-- START Record set --
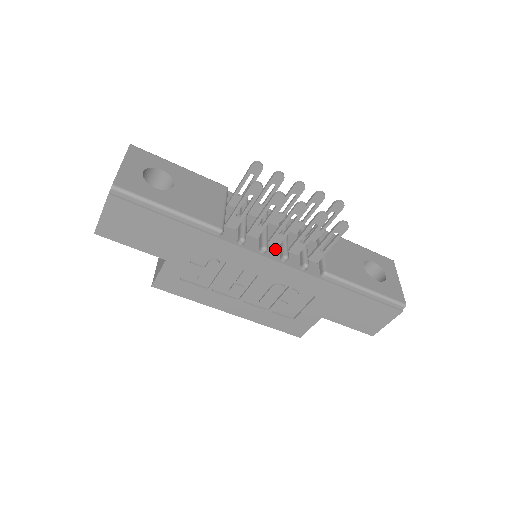
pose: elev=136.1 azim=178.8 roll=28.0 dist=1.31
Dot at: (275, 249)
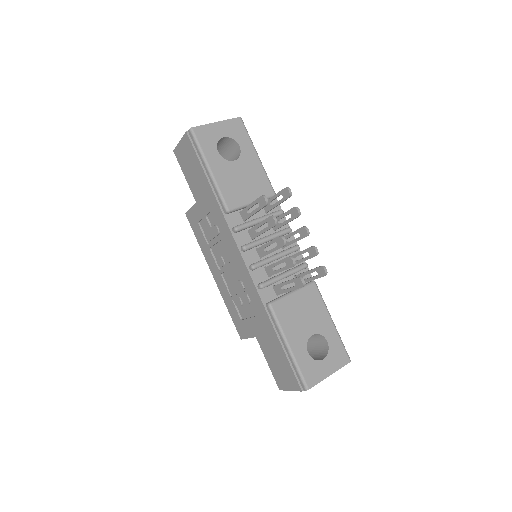
Dot at: (256, 257)
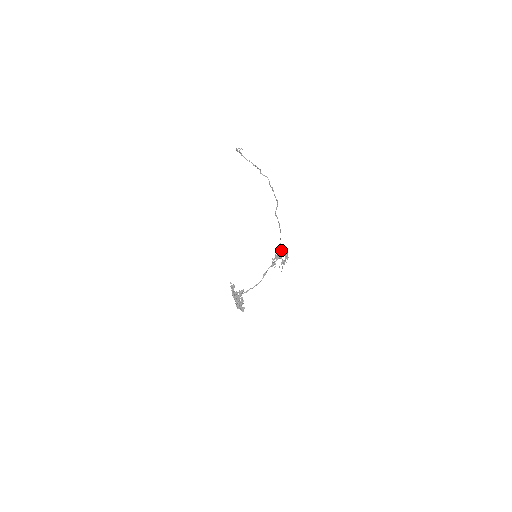
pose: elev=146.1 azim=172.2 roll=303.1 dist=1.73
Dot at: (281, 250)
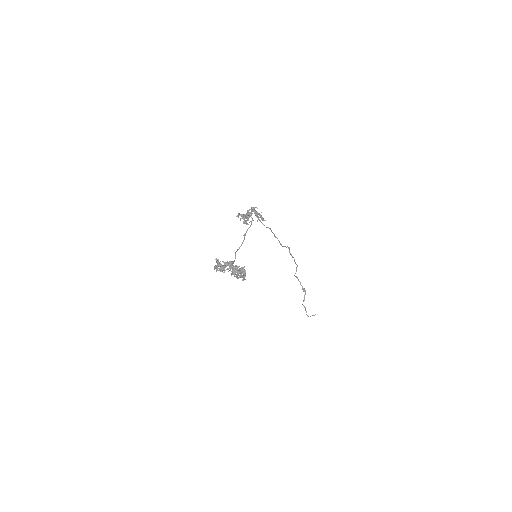
Dot at: occluded
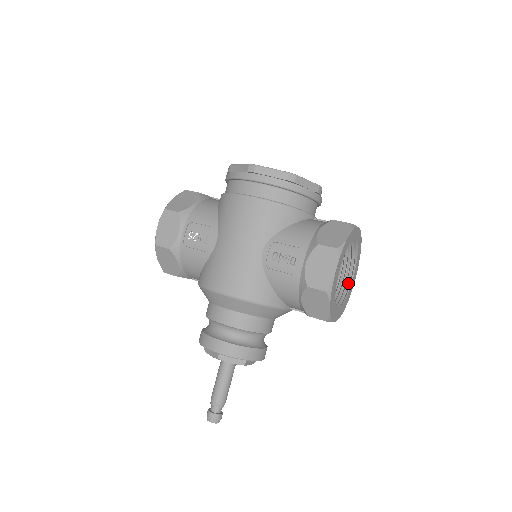
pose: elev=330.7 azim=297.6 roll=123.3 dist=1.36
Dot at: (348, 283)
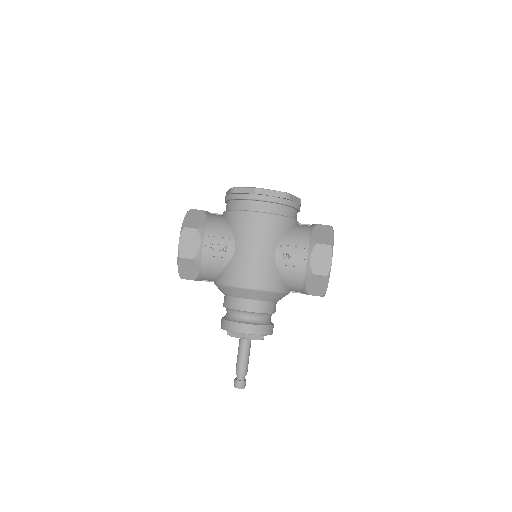
Dot at: occluded
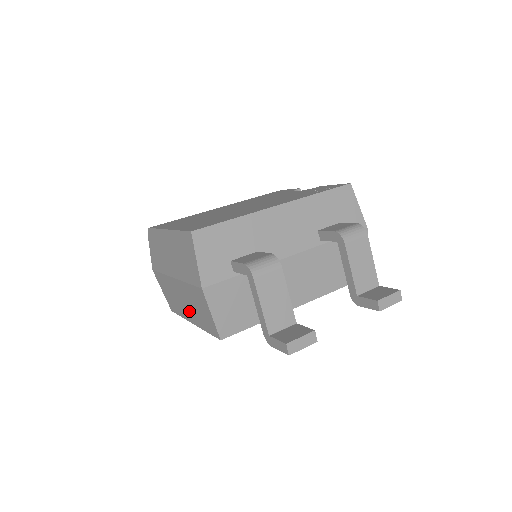
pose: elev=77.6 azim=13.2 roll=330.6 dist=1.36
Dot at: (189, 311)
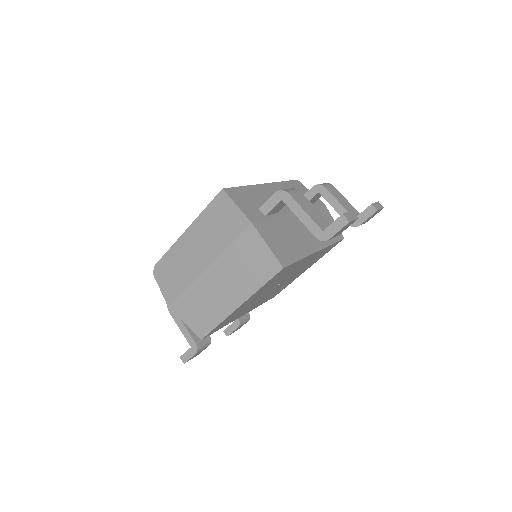
Dot at: (233, 291)
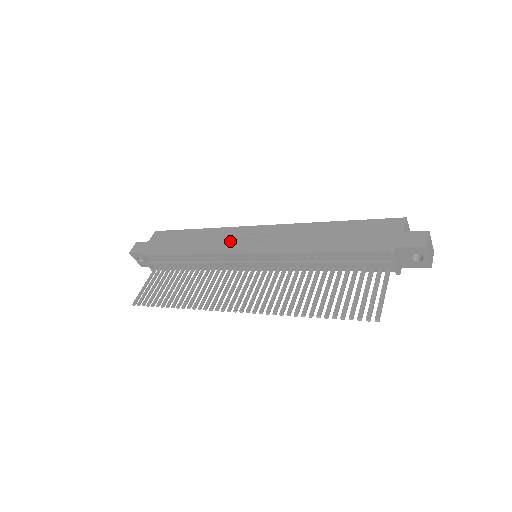
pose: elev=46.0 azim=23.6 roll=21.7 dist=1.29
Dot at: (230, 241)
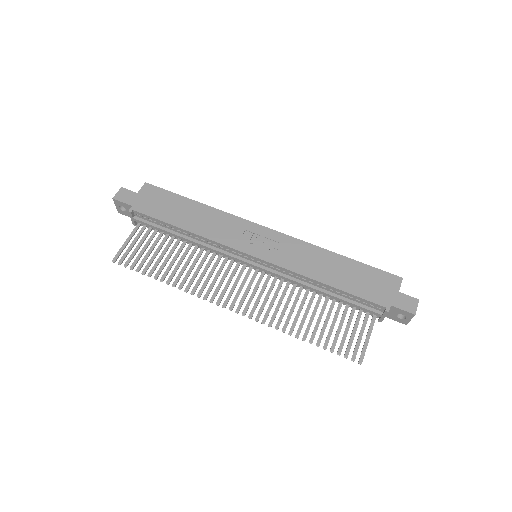
Dot at: (235, 234)
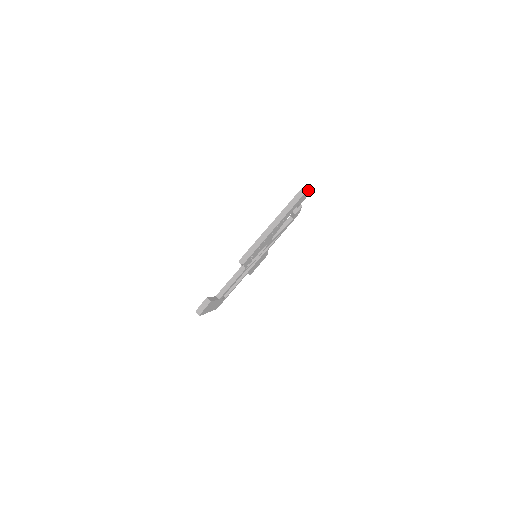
-- END Record set --
> [What this task involves]: Please reproduce all of the material above line for line, leaving out the pictures.

> [Problem solution]:
pose: elev=136.1 azim=178.8 roll=28.0 dist=1.31
Dot at: (275, 249)
Dot at: (256, 257)
pose: elev=146.1 azim=172.2 roll=303.1 dist=1.73
Dot at: (281, 250)
Dot at: occluded
pose: elev=330.7 azim=297.6 roll=123.3 dist=1.36
Dot at: (348, 283)
Dot at: occluded
pose: elev=77.6 azim=13.2 roll=330.6 dist=1.36
Dot at: (189, 311)
Dot at: (233, 291)
pose: elev=46.0 azim=23.6 roll=21.7 dist=1.29
Dot at: (230, 241)
Dot at: (235, 234)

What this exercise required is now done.